First of all, you can see these two topics as the same or different, for example, there, is where I grew up, you can write about the school, or the hometown, in the form of lyricism or argumentation, write about the hometown for you, if you write about the school three subheadings can be written separately There, I learned to be strong, brave, confident....Write the most sincere feelings according to yourself. And there is symmetry, and the end echoes.

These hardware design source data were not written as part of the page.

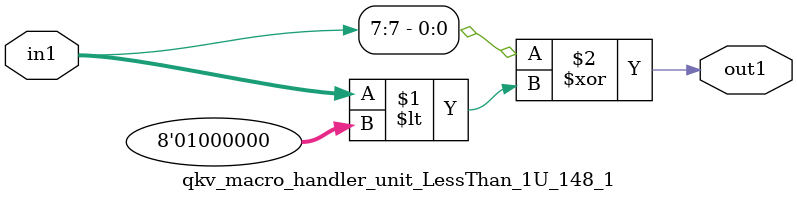
<source format=v>

`timescale 1ps / 1ps


module qkv_macro_handler_unit_LessThan_1U_148_1( in1, out1 );

    input [7:0] in1;
    output out1;

    
    // rtl_process:qkv_macro_handler_unit_LessThan_1U_148_1/qkv_macro_handler_unit_LessThan_1U_148_1_thread_1
    assign out1 = (in1[7] ^ in1 < 8'd064);

endmodule


</source>
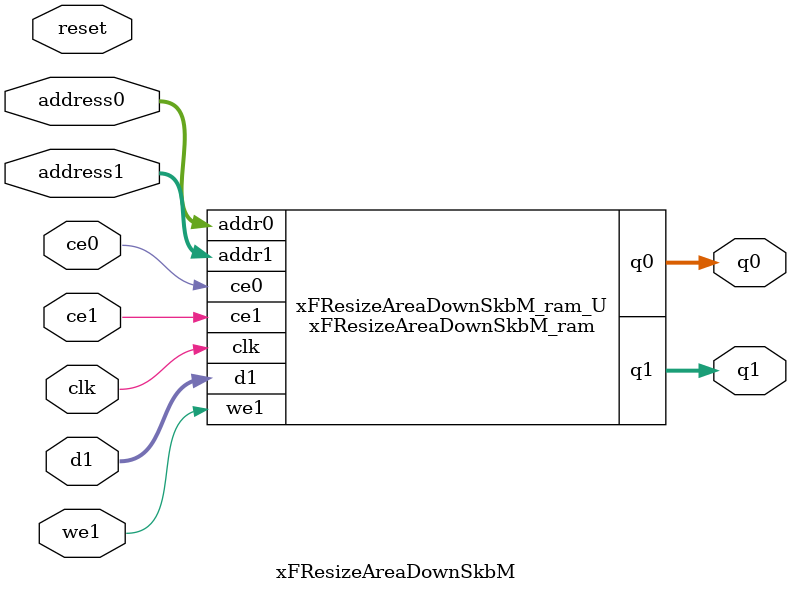
<source format=v>

`timescale 1 ns / 1 ps
module xFResizeAreaDownSkbM_ram (addr0, ce0, q0, addr1, ce1, d1, we1, q1,  clk);

parameter DWIDTH = 24;
parameter AWIDTH = 11;
parameter MEM_SIZE = 1280;

input[AWIDTH-1:0] addr0;
input ce0;
output reg[DWIDTH-1:0] q0;
input[AWIDTH-1:0] addr1;
input ce1;
input[DWIDTH-1:0] d1;
input we1;
output reg[DWIDTH-1:0] q1;
input clk;

(* ram_style = "block" *)reg [DWIDTH-1:0] ram[0:MEM_SIZE-1];




always @(posedge clk)  
begin 
    if (ce0) 
    begin
            q0 <= ram[addr0];
    end
end


always @(posedge clk)  
begin 
    if (ce1) 
    begin
        if (we1) 
        begin 
            ram[addr1] <= d1; 
            q1 <= d1;
        end 
        else 
            q1 <= ram[addr1];
    end
end


endmodule


`timescale 1 ns / 1 ps
module xFResizeAreaDownSkbM(
    reset,
    clk,
    address0,
    ce0,
    q0,
    address1,
    ce1,
    we1,
    d1,
    q1);

parameter DataWidth = 32'd24;
parameter AddressRange = 32'd1280;
parameter AddressWidth = 32'd11;
input reset;
input clk;
input[AddressWidth - 1:0] address0;
input ce0;
output[DataWidth - 1:0] q0;
input[AddressWidth - 1:0] address1;
input ce1;
input we1;
input[DataWidth - 1:0] d1;
output[DataWidth - 1:0] q1;



xFResizeAreaDownSkbM_ram xFResizeAreaDownSkbM_ram_U(
    .clk( clk ),
    .addr0( address0 ),
    .ce0( ce0 ),
    .q0( q0 ),
    .addr1( address1 ),
    .ce1( ce1 ),
    .we1( we1 ),
    .d1( d1 ),
    .q1( q1 ));

endmodule


</source>
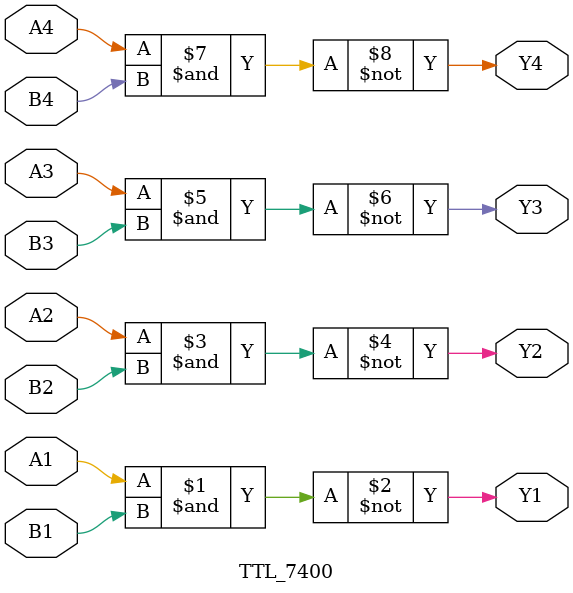
<source format=v>

`timescale 1ns/10ps

module TTL_7400 (
   input  A1, B1,     // Unit A
   output Y1,
   input  A2, B2,     // Unit B
   output Y2,
   input  A3, B3,     // Unit C
   output Y3,
   input  A4, B4,     // Unit D
   output Y4
   );

   // 15ns rise and fall
   not #(15) (Y1, A1 & B1);
   not #(15) (Y2, A2 & B2);
   not #(15) (Y3, A3 & B3);
   not #(15) (Y4, A4 & B4);
endmodule


</source>
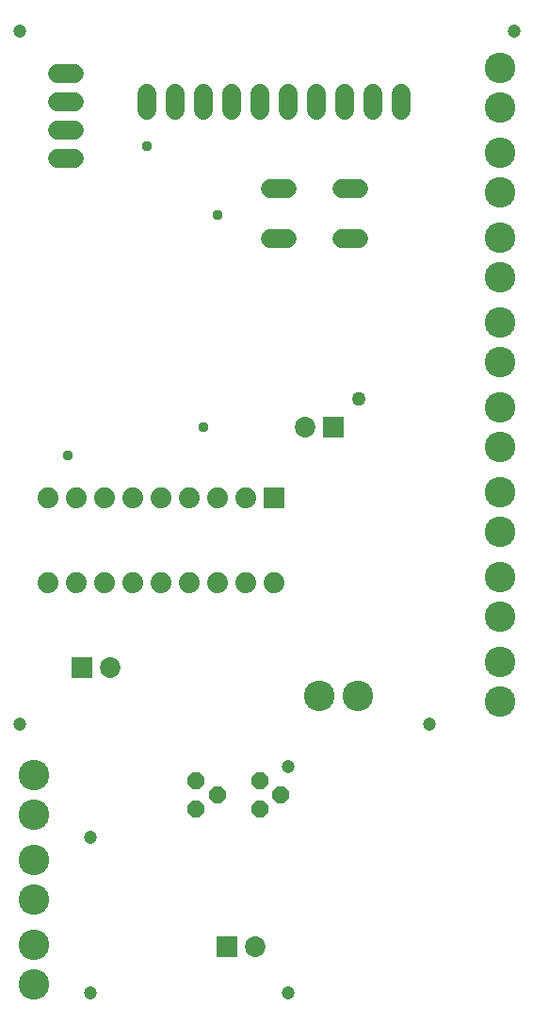
<source format=gbr>
G04 EAGLE Gerber RS-274X export*
G75*
%MOMM*%
%FSLAX34Y34*%
%LPD*%
%INSoldermask Bottom*%
%IPPOS*%
%AMOC8*
5,1,8,0,0,1.08239X$1,22.5*%
G01*
%ADD10C,1.203200*%
%ADD11C,2.743200*%
%ADD12C,1.727200*%
%ADD13C,1.854200*%
%ADD14R,1.854200X1.854200*%
%ADD15R,1.879600X1.879600*%
%ADD16C,1.879600*%
%ADD17P,1.649562X8X292.500000*%
%ADD18C,0.959600*%
%ADD19C,1.259600*%


D10*
X-25400Y698500D03*
X419100Y698500D03*
X-25400Y76200D03*
X342900Y76200D03*
X215900Y-165100D03*
X38100Y-25400D03*
X38100Y-165100D03*
X215900Y38100D03*
D11*
X244120Y101600D03*
X279120Y101600D03*
D12*
X215138Y557276D02*
X199898Y557276D01*
X199898Y512064D02*
X215138Y512064D01*
X264922Y557276D02*
X280162Y557276D01*
X280162Y512064D02*
X264922Y512064D01*
X24130Y660400D02*
X8890Y660400D01*
X8890Y635000D02*
X24130Y635000D01*
X24130Y609600D02*
X8890Y609600D01*
X8890Y584200D02*
X24130Y584200D01*
D13*
X55880Y127000D03*
D14*
X30480Y127000D03*
D13*
X231140Y342900D03*
D14*
X256540Y342900D03*
D11*
X406400Y401600D03*
X406400Y436600D03*
X406400Y360400D03*
X406400Y325400D03*
X406400Y630200D03*
X406400Y665200D03*
X406400Y589000D03*
X406400Y554000D03*
X406400Y131800D03*
X406400Y96800D03*
X406400Y284200D03*
X406400Y249200D03*
X406400Y208000D03*
X406400Y173000D03*
X406400Y477800D03*
X406400Y512800D03*
D15*
X203200Y279400D03*
D16*
X177800Y279400D03*
X152400Y279400D03*
X127000Y279400D03*
X101600Y279400D03*
X76200Y279400D03*
X50800Y279400D03*
X25400Y279400D03*
X0Y279400D03*
X0Y203200D03*
X25400Y203200D03*
X50800Y203200D03*
X76200Y203200D03*
X101600Y203200D03*
X127000Y203200D03*
X152400Y203200D03*
X177800Y203200D03*
X203200Y203200D03*
D12*
X88900Y627380D02*
X88900Y642620D01*
X114300Y642620D02*
X114300Y627380D01*
X139700Y627380D02*
X139700Y642620D01*
X165100Y642620D02*
X165100Y627380D01*
X190500Y627380D02*
X190500Y642620D01*
X215900Y642620D02*
X215900Y627380D01*
X241300Y627380D02*
X241300Y642620D01*
X266700Y642620D02*
X266700Y627380D01*
X292100Y627380D02*
X292100Y642620D01*
X317500Y642620D02*
X317500Y627380D01*
D17*
X190500Y25400D03*
X209550Y12700D03*
X190500Y0D03*
X133350Y25400D03*
X152400Y12700D03*
X133350Y0D03*
D11*
X-12700Y-4800D03*
X-12700Y30200D03*
X-12700Y-81000D03*
X-12700Y-46000D03*
X-12700Y-157200D03*
X-12700Y-122200D03*
D14*
X161490Y-123190D03*
D13*
X186490Y-123190D03*
D18*
X152400Y533400D03*
D19*
X279400Y368300D03*
D18*
X88900Y595630D03*
X17780Y317500D03*
X139700Y342900D03*
M02*

</source>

It's easier to write that way.
The taste of growth.
The annual rings of time have quietly turned sixteen spring and autumn, and the silk thread of life has also been pulled for sixteen years. I grew up unconsciously, but after I realized it, I realized ......It is no longer the little girl who clamored for her mother to tell a story, who does not cry and fuss about a doll, but who often sees herself gradually shedding her childish coat in the mirror, and thinks about how to stop her mother and father from worrying too much. The taste of growth is understanding. >>>More
Those happy days.
My days have passed like a cloud, and more than ten years have passed in a hurry. In these days, there is the sorrow of dark clouds, the tears of pouring rain, and the joy of sunshine. I don't want to remember the sad times, which only makes me sadder, but I still think about yesterday, think about those happy days. >>>More
I've never felt so remorseful.
There is no regret medicine to take in the world, once you do something wrong, in that moment, it is already a thing of the past, there is no regret medicine to take, regret is too late. I've had my share of regrets, but I've never felt such remorse about that incident. >>>More
The swallow has gone, and there is a time to come again; The willows are withered, and there is a time when they are green again; The peach blossoms are gone, and there is a time to bloom again. But once the opportunity is lost, it can no longer be had. >>>More
It's no less than having to keep popping up in my mind at all times! It's good if everything is going well, but it's really hard at this point. You can go home and rest so late......Wouldn't it be too long since I slept, and everything would be fine......Won't make people feel.